After all, we will have the required headers along with data in the response variable. The headers and raw html can be seperated by splittng on behalf of "\r\n\r\n" string. We will pass the html to BeautifulSoup library and extract found links:

from BeautifulSoup import BeautifulSoup as soup
import socket, sys

que = raw_input("Enter Search String: ")
request = b"GET /search?q=%s\r\nHost: google.com\r\nContent-type: text/plain\r\n\r\n"
request = request % que
response = ""

def connect():
    ...

def filter():
    if response:
        html = soup( response.split("\r\n\r\n")[1] )
        for a in html.findAll("cite"):
            print a.text
    else:
        sys.exit("No Data Received from Server!")

if __name__ == "__main__":
    connect()
    filter()

The soup class will create an html filtering object.

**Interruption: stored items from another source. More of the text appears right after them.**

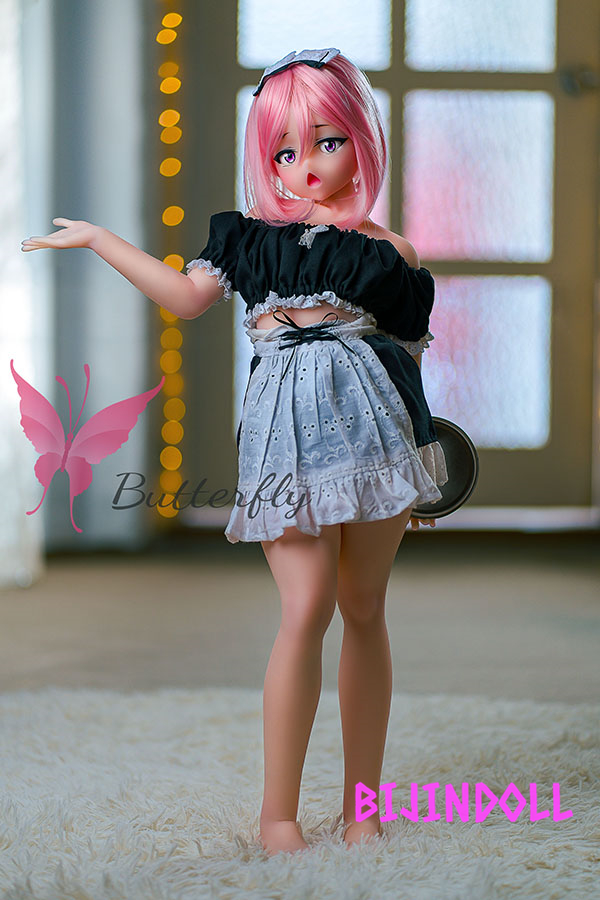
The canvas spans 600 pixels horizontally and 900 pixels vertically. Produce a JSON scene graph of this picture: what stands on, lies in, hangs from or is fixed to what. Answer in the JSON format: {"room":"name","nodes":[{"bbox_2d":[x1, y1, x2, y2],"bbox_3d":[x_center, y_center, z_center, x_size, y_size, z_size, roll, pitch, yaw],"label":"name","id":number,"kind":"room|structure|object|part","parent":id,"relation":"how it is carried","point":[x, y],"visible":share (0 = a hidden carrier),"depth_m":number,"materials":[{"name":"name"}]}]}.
{"room":"living room","nodes":[
{"label":"living room","id":0,"kind":"room"},
{"bbox_2d":[0,0,50,584],"bbox_3d":[-0.592,-0.993,4.044,0.128,2.503,1.204,0,2,0],"label":"curtain","id":1,"kind":"object","parent":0,"point":[2,22],"visible":0.79,"depth_m":4.21,"materials":[{"name":"white fabric"}]},
{"bbox_2d":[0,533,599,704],"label":"floor","id":2,"kind":"structure","parent":0,"point":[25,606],"depth_m":3.63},
{"bbox_2d":[0,681,599,899],"bbox_3d":[-0.007,0.362,1.775,1.905,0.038,2.054,0,2,0],"label":"rug","id":3,"kind":"object","parent":2,"relation":"on","point":[578,717],"visible":0.89,"depth_m":2.05,"materials":[{"name":"carpet"}]},
{"bbox_2d":[18,44,460,872],"bbox_3d":[-0.027,0.013,1.751,0.380,0.681,0.196,0,2,0],"label":"doll","id":4,"kind":"object","parent":3,"relation":"on","point":[306,129],"visible":0.98,"depth_m":1.74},
{"bbox_2d":[253,47,337,97],"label":"headband","id":5,"kind":"object","parent":4,"relation":"on","point":[272,73],"visible":0.34,"depth_m":2.00,"materials":[{"name":"fabric"}]},
{"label":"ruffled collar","id":6,"kind":"part","parent":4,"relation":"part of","materials":[{"name":"black fabric"}]},
{"bbox_2d":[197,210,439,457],"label":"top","id":7,"kind":"object","parent":4,"relation":"on","point":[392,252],"visible":0.62,"depth_m":1.75,"materials":[{"name":"black fabric"}]},
{"bbox_2d":[228,313,440,546],"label":"skirt","id":8,"kind":"object","parent":4,"relation":"on","point":[392,395],"visible":0.84,"depth_m":1.81,"materials":[{"name":"fabric"}]},
{"bbox_2d":[410,416,478,522],"bbox_3d":[0.114,0.019,1.889,0.094,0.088,0.081,0,2,0],"label":"round tray","id":9,"kind":"object","parent":4,"relation":"in","point":[455,446],"visible":0.5,"depth_m":1.87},
{"bbox_2d":[191,0,599,517],"bbox_3d":[0.265,-0.968,5.320,1.229,2.278,0.130,0,2,0],"label":"door","id":10,"kind":"structure","parent":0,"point":[228,51],"depth_m":5.33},
{"bbox_3d":[0.023,-1.138,5.329,0.326,0.383,0.068,0,2,0],"label":"pane","id":11,"kind":"part","parent":10,"relation":"part of","materials":[{"name":"white glass"}]},
{"bbox_3d":[0.438,-0.673,5.379,0.367,0.412,0.074,0,2,0],"label":"pane","id":12,"kind":"part","parent":10,"relation":"part of","materials":[{"name":"glass"}]},
{"bbox_3d":[0.468,-1.231,5.547,0.357,0.516,0.069,0,2,0],"label":"pane","id":13,"kind":"part","parent":10,"relation":"part of","materials":[{"name":"white glass"}]},
{"bbox_3d":[0.410,-0.207,5.307,0.405,0.407,0.073,0,2,0],"label":"pane","id":14,"kind":"part","parent":10,"relation":"part of","materials":[{"name":"glass"}]},
{"bbox_2d":[34,0,153,551],"bbox_3d":[-0.506,-1.013,4.765,0.408,2.476,0.150,0,2,0],"label":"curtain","id":15,"kind":"object","parent":10,"relation":"attached to","point":[128,286],"visible":0.71,"depth_m":4.76,"materials":[{"name":"grey fabric"}]},
{"bbox_2d":[156,0,185,519],"bbox_3d":[-0.313,-0.850,5.147,0.066,2.081,0.072,0,2,0],"label":"string light","id":16,"kind":"object","parent":10,"relation":"attached to","point":[170,261],"visible":0.78,"depth_m":5.14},
{"bbox_2d":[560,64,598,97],"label":"door handle","id":17,"kind":"object","parent":10,"relation":"attached to","point":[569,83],"visible":0.92,"depth_m":5.20,"materials":[{"name":"silver metal"}]}
]}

If a response is received then further manipulation will be done whilst the script will exit with an error on screen.

Put it all together ...

Now, put all the code in a sequence:

from BeautifulSoup import BeautifulSoup as soup
import socket, sys

que = raw_input("Enter Search String: ")
request = b"GET /search?q=%s\r\nHost: google.com\r\nContent-type: text/plain\r\n\r\n"
request = request % que
response = ""

def connect(): 
    global response
    s = socket.socket(socket.AF_INET, socket.SOCK_STREAM, 0)
    s.connect( ("google.com", 80) )
    s.send( request )
    bits = s.recv(1024)
    while bits:
        response = response + bits
        bits = ""
        bits = s.recv(1024)


def filter():
    if response:
        html = soup( response.split("\r\n\r\n")[1] )
        for a in html.findAll("cite"):
            print a.text
    else:
        sys.exit("No Data Received from Server!")

if __name__ == "__main__":
    connect()
    filter()

Fire Up!

Save the script and execute it:

$ python google.py
google.py

So, the required results were printed out. This was the most basic use of sockets to retreive data from internet. There could be various reasons behind the usage of low-level networking stratergies. For example, in case you want to just retreive headers and not the HTML body. You can receive the first required bits and break the loop when enough data is received.